PAN M 360 : En quoi êtes-vous lié à ce programme dont le titre Troubles et méandressemble suggérer un thème? Ou encore à l’organisme Codes d’Accès? Ou encore à une cohorte émergente de la scène des musiques de création?
Alexandre Sasset-Blouin: Troubles et Méandres évoque pour moi un sentiment de dérive, une incertitude qui s’accorde avec les intentions et l’instrumentation de ma pièce. L’organisme codes d’accès offre une opportunité exceptionnelle pour les artistes de la relève de réaliser leurs premiers projets dans le domaine de la musique et de l’art sonore. La possibilité de réaliser un projet en dehors du cadre académique, dans un environnement favorable à l’expérimentation et au développement artistique et professionnel est une passerelle vers une carrière d’artiste établi.

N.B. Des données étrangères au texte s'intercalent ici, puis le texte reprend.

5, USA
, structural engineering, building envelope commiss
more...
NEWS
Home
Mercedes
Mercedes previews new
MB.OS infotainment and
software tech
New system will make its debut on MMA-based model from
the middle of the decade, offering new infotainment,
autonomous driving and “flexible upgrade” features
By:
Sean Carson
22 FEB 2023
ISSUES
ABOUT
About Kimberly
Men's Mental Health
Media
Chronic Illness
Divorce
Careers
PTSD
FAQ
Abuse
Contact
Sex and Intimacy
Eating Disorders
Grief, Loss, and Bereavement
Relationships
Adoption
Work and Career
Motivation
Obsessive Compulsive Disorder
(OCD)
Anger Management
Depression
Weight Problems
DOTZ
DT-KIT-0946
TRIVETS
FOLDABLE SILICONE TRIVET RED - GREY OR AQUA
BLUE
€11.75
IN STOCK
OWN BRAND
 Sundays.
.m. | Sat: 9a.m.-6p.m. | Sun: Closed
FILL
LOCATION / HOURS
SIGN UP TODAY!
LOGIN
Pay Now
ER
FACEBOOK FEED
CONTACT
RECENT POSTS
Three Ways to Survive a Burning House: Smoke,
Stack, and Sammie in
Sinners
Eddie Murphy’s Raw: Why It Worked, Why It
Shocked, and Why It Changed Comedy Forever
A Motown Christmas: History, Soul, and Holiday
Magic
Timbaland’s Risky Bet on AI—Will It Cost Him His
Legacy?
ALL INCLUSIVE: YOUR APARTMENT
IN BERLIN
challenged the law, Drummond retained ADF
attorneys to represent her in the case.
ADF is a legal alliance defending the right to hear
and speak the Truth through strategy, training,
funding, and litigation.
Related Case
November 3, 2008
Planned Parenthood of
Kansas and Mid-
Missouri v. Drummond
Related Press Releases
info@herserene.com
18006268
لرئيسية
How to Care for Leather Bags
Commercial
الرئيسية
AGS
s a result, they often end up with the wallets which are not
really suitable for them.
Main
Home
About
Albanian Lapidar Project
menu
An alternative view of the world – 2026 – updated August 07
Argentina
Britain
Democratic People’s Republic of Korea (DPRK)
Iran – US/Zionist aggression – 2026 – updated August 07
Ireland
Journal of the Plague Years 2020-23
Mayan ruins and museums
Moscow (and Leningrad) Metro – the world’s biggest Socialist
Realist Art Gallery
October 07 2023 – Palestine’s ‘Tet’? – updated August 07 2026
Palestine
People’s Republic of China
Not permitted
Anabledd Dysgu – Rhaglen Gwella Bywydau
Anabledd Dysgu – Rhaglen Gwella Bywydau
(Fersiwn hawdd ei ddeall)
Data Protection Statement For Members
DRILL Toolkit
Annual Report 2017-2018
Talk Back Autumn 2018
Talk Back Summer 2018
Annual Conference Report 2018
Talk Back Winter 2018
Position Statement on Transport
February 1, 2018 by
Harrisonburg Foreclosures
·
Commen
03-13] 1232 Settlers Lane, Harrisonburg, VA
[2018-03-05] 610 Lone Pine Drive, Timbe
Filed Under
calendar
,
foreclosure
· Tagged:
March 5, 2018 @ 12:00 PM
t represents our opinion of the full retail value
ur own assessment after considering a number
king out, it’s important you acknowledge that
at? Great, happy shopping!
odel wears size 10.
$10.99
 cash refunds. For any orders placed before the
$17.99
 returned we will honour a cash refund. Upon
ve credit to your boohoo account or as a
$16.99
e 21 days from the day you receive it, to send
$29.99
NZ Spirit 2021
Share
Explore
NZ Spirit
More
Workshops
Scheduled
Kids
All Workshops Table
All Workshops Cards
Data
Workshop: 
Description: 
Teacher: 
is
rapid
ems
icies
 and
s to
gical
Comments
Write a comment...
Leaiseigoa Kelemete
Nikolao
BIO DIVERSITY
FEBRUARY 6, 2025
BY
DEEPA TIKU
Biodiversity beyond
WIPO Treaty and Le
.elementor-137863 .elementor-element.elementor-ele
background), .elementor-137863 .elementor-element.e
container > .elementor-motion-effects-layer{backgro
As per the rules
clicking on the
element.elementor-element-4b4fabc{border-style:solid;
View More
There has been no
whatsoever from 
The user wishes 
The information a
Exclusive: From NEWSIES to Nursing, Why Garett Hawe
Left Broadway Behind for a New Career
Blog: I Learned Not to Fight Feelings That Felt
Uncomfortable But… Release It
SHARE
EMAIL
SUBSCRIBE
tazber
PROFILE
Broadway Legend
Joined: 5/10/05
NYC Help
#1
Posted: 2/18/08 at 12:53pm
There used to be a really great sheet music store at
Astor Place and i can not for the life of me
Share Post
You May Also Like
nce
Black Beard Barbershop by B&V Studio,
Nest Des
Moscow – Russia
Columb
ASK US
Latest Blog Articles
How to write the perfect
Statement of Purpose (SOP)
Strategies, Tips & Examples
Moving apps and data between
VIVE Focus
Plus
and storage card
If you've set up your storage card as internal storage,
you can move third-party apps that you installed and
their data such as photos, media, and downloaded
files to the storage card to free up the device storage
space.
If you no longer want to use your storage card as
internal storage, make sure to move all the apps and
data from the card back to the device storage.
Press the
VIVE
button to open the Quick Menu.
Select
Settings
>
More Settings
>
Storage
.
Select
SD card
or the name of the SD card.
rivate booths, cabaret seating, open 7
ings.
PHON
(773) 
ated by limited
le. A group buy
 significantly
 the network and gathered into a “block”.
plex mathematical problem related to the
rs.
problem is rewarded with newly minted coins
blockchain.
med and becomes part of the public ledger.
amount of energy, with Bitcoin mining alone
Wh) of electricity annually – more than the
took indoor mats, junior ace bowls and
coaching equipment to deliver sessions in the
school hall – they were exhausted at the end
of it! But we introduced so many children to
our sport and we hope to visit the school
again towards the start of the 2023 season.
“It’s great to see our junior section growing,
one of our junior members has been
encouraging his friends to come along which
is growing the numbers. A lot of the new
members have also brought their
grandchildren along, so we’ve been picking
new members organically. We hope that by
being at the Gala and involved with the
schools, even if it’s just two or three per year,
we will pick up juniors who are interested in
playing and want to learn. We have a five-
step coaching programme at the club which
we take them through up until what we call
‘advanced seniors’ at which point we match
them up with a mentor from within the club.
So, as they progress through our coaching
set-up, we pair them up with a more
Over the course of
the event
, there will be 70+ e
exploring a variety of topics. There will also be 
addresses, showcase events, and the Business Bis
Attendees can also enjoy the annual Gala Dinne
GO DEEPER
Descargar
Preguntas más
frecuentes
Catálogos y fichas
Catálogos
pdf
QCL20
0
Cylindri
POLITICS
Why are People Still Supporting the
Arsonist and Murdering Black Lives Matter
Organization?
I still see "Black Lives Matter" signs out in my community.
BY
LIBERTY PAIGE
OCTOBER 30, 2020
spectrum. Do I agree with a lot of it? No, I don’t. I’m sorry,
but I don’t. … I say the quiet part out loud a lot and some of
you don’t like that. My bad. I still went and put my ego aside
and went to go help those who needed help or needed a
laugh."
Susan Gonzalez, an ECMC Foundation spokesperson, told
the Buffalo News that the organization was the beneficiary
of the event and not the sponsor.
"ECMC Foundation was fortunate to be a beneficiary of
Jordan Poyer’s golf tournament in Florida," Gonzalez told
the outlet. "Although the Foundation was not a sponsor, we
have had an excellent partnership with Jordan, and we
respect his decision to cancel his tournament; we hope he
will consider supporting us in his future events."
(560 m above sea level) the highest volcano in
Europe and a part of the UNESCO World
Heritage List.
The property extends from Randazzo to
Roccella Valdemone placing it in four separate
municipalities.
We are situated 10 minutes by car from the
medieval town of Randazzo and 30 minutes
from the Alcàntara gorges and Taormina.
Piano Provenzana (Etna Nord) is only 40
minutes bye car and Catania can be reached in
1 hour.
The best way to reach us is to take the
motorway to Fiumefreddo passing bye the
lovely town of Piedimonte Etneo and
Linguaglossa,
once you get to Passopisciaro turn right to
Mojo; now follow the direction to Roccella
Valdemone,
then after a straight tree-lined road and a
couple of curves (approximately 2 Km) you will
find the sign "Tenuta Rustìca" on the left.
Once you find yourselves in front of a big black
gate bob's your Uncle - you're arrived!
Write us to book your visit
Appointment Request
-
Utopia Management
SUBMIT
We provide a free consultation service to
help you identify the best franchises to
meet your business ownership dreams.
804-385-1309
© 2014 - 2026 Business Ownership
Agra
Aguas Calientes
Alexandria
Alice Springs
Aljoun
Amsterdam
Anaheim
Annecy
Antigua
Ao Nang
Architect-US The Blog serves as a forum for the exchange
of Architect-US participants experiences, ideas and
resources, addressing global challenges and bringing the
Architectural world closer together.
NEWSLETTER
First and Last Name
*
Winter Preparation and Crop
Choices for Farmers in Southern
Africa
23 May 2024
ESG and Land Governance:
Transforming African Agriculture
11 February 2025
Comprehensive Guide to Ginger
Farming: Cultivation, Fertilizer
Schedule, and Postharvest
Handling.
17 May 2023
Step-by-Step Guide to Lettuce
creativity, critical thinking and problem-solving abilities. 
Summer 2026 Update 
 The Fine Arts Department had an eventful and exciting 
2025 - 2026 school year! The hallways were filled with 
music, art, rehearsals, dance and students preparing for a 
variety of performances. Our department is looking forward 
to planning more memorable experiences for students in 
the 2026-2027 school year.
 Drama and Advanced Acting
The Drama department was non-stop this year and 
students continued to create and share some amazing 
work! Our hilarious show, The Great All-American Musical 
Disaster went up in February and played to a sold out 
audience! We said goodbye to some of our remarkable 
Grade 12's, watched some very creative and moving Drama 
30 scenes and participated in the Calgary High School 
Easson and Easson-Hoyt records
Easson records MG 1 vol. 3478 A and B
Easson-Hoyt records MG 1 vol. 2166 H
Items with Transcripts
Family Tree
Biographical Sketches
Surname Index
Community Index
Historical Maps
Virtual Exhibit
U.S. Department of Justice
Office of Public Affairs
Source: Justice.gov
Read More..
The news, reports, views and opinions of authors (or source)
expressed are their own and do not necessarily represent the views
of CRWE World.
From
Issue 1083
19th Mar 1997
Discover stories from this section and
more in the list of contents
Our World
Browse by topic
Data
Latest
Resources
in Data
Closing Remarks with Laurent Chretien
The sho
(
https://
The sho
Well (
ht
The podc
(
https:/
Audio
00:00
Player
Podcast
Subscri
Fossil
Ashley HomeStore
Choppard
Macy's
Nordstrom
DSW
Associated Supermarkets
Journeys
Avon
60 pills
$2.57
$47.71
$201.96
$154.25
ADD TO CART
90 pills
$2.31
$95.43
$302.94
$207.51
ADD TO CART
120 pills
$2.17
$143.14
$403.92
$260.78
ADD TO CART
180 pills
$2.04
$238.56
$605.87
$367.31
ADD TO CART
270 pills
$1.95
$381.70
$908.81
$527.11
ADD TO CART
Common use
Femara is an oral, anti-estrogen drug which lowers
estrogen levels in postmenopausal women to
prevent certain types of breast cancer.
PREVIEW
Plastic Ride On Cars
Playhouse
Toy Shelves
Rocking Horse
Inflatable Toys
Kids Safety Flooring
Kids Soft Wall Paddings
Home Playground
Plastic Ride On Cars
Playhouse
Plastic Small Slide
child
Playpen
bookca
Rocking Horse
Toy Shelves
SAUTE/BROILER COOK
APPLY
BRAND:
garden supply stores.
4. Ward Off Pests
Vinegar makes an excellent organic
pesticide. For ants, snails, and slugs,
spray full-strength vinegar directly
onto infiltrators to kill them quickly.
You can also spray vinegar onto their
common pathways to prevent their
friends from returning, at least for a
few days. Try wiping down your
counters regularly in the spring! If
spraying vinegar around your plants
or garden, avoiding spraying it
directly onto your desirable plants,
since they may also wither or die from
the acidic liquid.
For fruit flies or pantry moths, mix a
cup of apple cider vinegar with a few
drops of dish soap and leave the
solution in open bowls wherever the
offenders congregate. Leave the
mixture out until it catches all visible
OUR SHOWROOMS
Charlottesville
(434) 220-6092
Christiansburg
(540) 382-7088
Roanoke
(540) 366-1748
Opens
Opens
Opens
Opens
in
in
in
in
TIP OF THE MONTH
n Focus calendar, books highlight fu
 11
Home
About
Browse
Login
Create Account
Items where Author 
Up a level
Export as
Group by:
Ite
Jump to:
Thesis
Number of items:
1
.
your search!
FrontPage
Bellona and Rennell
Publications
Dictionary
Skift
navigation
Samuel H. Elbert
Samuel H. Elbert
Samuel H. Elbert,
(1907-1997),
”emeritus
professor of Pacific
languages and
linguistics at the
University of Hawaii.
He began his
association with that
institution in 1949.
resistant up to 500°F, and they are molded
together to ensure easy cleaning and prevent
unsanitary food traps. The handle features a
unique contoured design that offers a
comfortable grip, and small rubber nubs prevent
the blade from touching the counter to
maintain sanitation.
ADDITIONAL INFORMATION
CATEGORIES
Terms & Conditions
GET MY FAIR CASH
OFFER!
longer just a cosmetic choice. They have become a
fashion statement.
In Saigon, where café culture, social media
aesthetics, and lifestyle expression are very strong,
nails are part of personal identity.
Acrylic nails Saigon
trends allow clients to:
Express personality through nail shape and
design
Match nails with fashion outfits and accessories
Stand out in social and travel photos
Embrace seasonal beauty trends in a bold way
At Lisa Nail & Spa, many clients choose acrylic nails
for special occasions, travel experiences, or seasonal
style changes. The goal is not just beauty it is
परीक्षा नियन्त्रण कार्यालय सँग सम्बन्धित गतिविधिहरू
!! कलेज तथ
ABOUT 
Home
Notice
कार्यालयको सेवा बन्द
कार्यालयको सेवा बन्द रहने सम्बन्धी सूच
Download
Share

PAN M 360 : Vos prochains projets ou événements?
Alexandre Sasset-Blouin: Je n’ai pas de dates de prévu à l’heure actuelle, mais je travaille actuellement sur un projet de performance live audiovisuelle, projet intitulé pliq avec mon collègue Jean-Philippe Jullin. Le projet propose des performances intenses qui réunissent nos intérêts pour la musique bruitiste, la distorsion et la musique de dancefloor déconstruite et décousue, s’inspirant de la musique à base de breaks, de la techno et de la bass music. La première performance, intitulée Fixate, a été présentée le 6 novembre dernier au Conservatoire de musique de Montréal, lors de l’événement Soundwich, en collaboration avec Akousma.